**Work order:** Among the entries below, copy only the span from the line containing "Conexión a Base" through the line containing "Diseñar el diagrama". Do so exactly, and skip the pictures.

**Exercise input:**
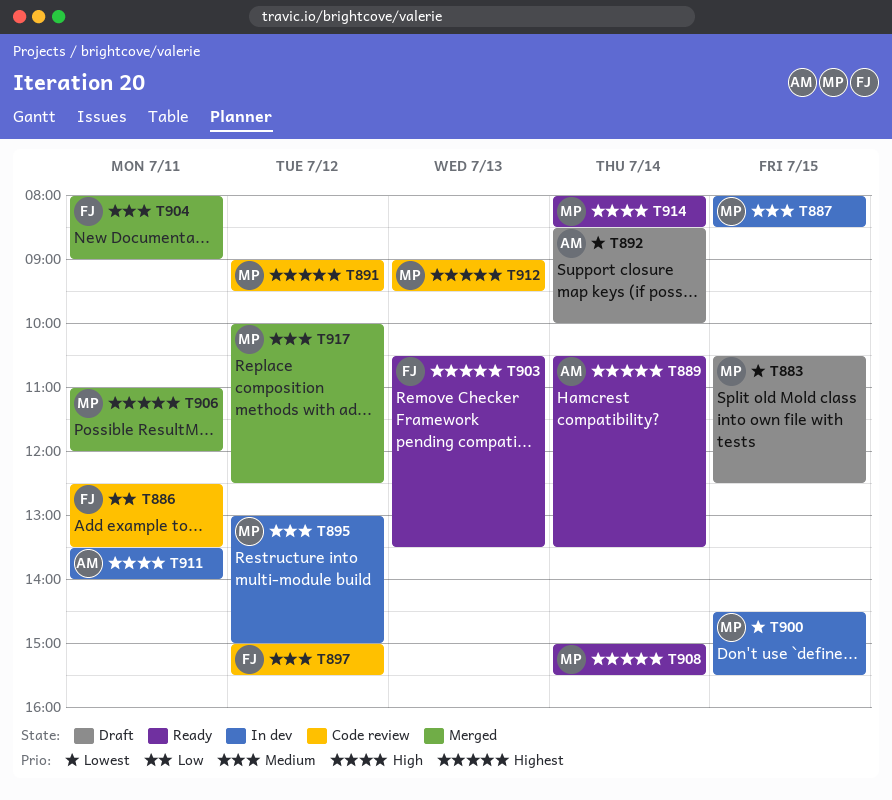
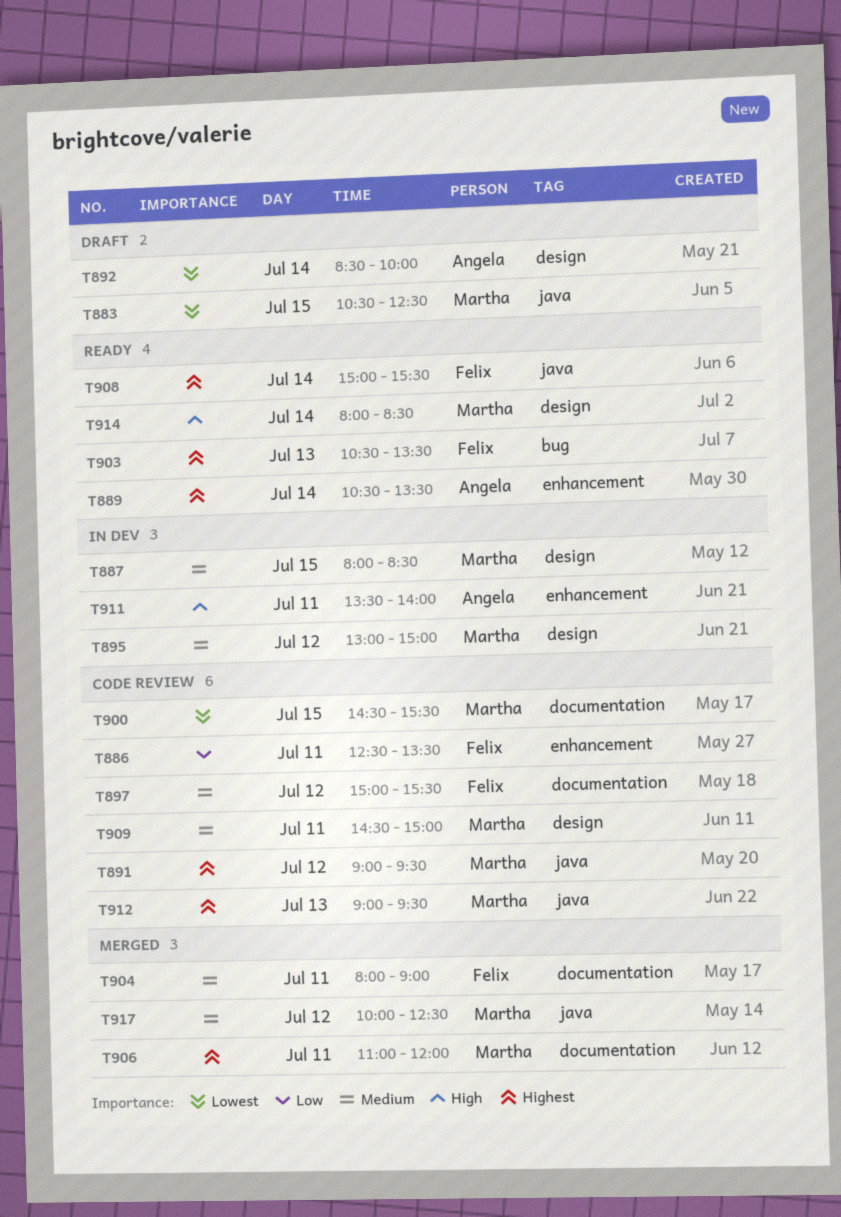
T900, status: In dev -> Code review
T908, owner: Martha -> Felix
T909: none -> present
---
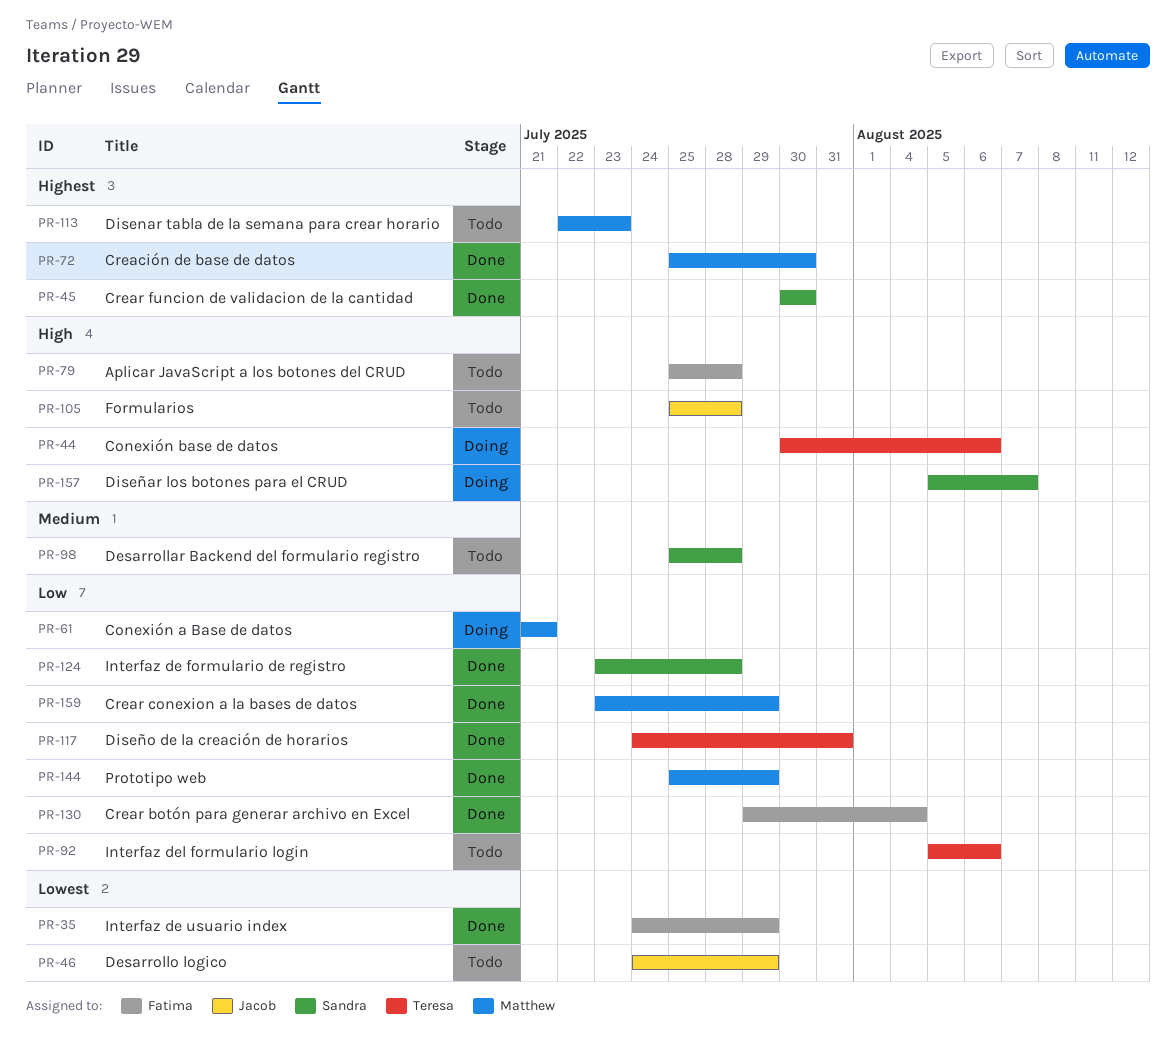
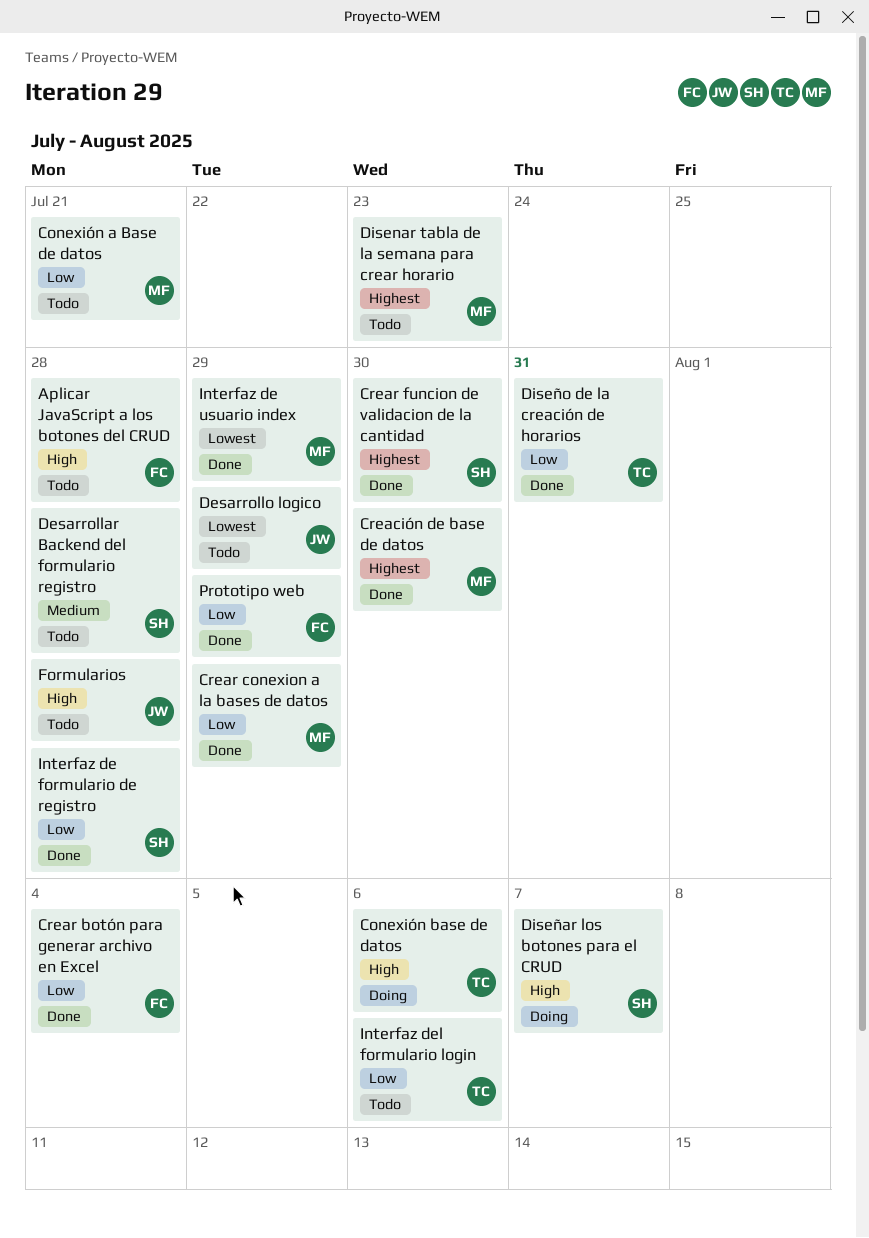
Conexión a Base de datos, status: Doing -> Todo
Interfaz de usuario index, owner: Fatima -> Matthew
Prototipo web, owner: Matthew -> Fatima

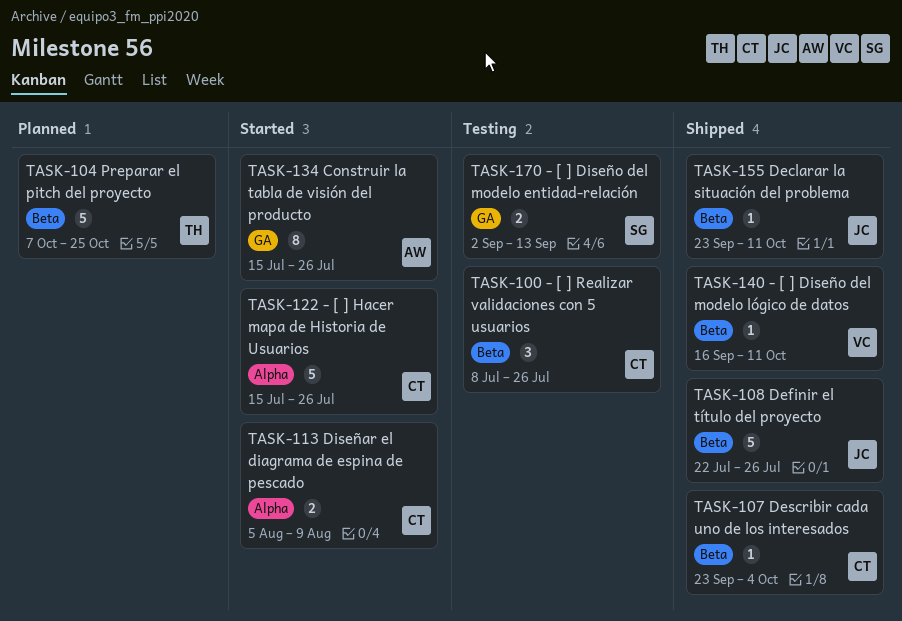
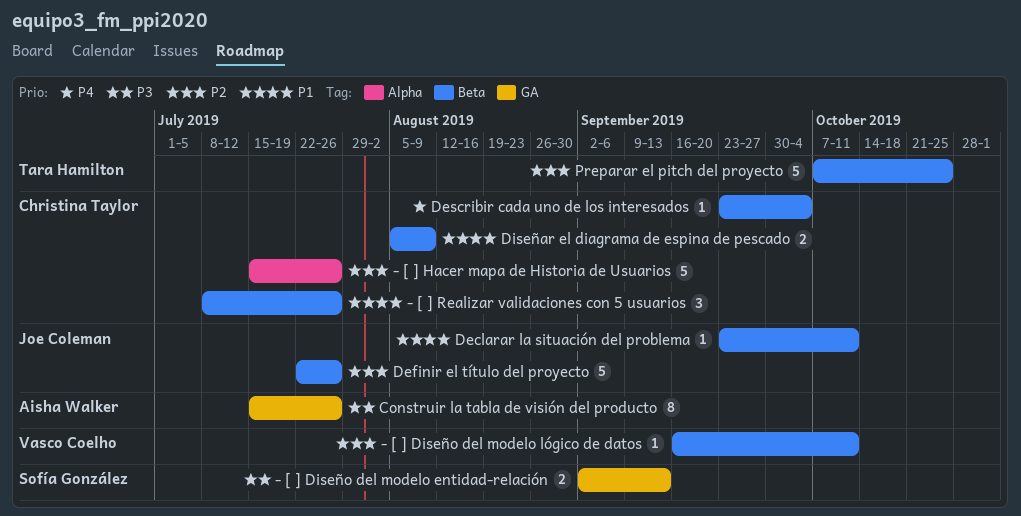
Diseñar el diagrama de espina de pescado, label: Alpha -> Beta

**Written answer:**
Conexión a Base de datos, status: Doing -> Todo
Interfaz de usuario index, owner: Fatima -> Matthew
Prototipo web, owner: Matthew -> Fatima

Diseñar el diagrama de espina de pescado, label: Alpha -> Beta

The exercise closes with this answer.